WHAT THE EXERCISE ASKS: In the data below, copy out every line unchanged, from the line containing "common name: Narrow-leaved cattail sedge" down to the line containing "scientific name: Pinus monticola", with both of those lines included.

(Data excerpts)
--------------------------------

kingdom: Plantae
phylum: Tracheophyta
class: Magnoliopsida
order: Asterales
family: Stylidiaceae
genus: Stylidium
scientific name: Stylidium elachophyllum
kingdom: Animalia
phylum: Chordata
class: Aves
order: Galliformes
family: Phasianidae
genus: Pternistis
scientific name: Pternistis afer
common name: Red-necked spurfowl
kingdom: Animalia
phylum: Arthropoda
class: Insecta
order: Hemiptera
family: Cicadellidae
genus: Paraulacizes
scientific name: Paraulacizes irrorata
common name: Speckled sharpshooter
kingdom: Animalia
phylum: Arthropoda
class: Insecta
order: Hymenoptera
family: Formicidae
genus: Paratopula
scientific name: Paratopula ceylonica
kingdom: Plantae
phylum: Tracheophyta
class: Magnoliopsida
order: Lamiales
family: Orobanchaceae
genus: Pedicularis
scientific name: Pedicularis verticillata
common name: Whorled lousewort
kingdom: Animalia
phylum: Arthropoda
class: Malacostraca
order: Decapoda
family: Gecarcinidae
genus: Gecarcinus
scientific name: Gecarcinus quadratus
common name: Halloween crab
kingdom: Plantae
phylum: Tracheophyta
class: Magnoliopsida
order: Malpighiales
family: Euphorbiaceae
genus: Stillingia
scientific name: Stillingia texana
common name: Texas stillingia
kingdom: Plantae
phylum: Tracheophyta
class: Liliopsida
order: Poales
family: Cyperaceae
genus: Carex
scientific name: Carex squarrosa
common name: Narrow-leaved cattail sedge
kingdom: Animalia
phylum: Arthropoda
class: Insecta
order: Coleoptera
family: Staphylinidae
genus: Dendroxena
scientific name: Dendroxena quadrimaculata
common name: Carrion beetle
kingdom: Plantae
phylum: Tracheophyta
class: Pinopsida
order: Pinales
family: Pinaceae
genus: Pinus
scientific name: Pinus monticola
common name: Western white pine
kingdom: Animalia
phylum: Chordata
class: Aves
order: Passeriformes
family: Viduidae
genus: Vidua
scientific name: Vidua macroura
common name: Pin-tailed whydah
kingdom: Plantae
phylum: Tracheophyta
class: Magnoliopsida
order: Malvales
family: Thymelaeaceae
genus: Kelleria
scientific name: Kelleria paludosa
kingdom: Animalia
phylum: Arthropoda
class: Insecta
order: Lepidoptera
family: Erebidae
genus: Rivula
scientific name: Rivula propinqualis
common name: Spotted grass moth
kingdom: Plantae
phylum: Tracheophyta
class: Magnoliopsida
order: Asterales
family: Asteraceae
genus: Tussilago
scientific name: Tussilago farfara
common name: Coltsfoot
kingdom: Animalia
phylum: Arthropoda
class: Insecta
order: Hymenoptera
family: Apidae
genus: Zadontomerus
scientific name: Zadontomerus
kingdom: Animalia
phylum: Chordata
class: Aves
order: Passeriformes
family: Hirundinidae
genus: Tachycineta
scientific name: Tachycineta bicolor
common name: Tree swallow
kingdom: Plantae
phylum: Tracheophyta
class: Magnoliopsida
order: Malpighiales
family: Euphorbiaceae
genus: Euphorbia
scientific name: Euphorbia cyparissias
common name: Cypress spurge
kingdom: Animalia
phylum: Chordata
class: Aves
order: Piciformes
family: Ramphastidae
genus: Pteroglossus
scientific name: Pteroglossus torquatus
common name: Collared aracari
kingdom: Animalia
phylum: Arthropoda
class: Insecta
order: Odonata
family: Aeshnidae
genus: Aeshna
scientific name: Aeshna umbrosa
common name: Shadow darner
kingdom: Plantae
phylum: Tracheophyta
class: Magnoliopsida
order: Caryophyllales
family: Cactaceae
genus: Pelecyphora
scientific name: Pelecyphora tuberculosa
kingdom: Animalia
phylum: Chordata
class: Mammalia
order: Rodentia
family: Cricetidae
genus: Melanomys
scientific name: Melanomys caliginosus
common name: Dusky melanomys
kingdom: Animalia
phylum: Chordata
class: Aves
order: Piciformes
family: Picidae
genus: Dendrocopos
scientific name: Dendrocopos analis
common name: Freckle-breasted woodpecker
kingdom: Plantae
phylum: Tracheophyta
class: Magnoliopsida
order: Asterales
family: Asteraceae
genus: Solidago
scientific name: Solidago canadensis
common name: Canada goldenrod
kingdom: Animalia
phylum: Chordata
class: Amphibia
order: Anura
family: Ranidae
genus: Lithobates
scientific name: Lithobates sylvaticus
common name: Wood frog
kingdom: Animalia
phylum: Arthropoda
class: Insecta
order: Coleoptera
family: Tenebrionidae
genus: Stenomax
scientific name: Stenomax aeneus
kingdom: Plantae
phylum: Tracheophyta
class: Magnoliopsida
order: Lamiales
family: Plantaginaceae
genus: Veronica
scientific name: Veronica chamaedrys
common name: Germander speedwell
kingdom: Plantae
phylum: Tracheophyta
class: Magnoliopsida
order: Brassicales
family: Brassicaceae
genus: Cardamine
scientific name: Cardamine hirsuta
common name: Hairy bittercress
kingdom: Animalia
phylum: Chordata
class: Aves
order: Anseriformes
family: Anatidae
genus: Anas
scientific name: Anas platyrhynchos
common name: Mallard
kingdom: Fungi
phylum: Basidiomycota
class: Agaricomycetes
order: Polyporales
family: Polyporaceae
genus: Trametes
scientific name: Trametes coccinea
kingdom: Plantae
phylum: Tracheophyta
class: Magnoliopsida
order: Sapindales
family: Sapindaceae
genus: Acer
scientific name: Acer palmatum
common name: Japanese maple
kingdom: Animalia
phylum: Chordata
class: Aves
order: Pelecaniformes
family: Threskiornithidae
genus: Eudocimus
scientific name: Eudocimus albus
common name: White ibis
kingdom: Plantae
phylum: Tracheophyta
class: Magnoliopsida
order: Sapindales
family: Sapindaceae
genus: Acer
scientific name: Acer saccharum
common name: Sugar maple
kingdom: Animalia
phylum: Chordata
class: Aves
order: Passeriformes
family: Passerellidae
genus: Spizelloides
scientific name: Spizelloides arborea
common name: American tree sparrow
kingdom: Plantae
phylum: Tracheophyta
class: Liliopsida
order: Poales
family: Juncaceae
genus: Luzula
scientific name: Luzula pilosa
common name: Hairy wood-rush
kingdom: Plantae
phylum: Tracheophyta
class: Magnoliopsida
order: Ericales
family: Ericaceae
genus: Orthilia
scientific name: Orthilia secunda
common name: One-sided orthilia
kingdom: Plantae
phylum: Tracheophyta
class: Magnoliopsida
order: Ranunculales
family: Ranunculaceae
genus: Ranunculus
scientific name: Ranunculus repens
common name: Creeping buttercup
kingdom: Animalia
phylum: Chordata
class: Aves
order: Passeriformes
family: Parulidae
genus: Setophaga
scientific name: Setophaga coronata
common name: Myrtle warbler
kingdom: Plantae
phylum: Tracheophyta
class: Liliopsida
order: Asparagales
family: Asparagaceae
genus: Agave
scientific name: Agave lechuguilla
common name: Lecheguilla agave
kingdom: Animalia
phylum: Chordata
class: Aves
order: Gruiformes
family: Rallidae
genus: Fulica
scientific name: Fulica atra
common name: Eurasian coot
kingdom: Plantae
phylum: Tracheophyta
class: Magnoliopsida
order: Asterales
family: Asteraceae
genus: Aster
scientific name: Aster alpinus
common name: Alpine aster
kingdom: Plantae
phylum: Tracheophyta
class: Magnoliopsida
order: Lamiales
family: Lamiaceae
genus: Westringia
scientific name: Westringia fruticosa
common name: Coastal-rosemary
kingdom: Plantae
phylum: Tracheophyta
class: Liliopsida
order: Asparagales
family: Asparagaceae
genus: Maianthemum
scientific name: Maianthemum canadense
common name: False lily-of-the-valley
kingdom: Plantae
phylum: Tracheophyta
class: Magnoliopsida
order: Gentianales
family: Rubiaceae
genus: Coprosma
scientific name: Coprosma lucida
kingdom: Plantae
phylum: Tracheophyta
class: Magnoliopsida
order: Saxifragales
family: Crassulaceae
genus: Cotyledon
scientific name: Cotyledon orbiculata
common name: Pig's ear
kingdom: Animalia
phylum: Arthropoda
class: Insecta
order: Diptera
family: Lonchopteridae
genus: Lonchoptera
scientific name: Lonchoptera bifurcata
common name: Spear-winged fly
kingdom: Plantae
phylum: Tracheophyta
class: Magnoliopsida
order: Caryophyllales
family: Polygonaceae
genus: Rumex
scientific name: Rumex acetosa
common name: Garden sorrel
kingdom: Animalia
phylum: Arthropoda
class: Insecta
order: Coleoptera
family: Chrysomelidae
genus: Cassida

--------------------------------

ANSWER:
common name: Narrow-leaved cattail sedge
kingdom: Animalia
phylum: Arthropoda
class: Insecta
order: Coleoptera
family: Staphylinidae
genus: Dendroxena
scientific name: Dendroxena quadrimaculata
common name: Carrion beetle
kingdom: Plantae
phylum: Tracheophyta
class: Pinopsida
order: Pinales
family: Pinaceae
genus: Pinus
scientific name: Pinus monticola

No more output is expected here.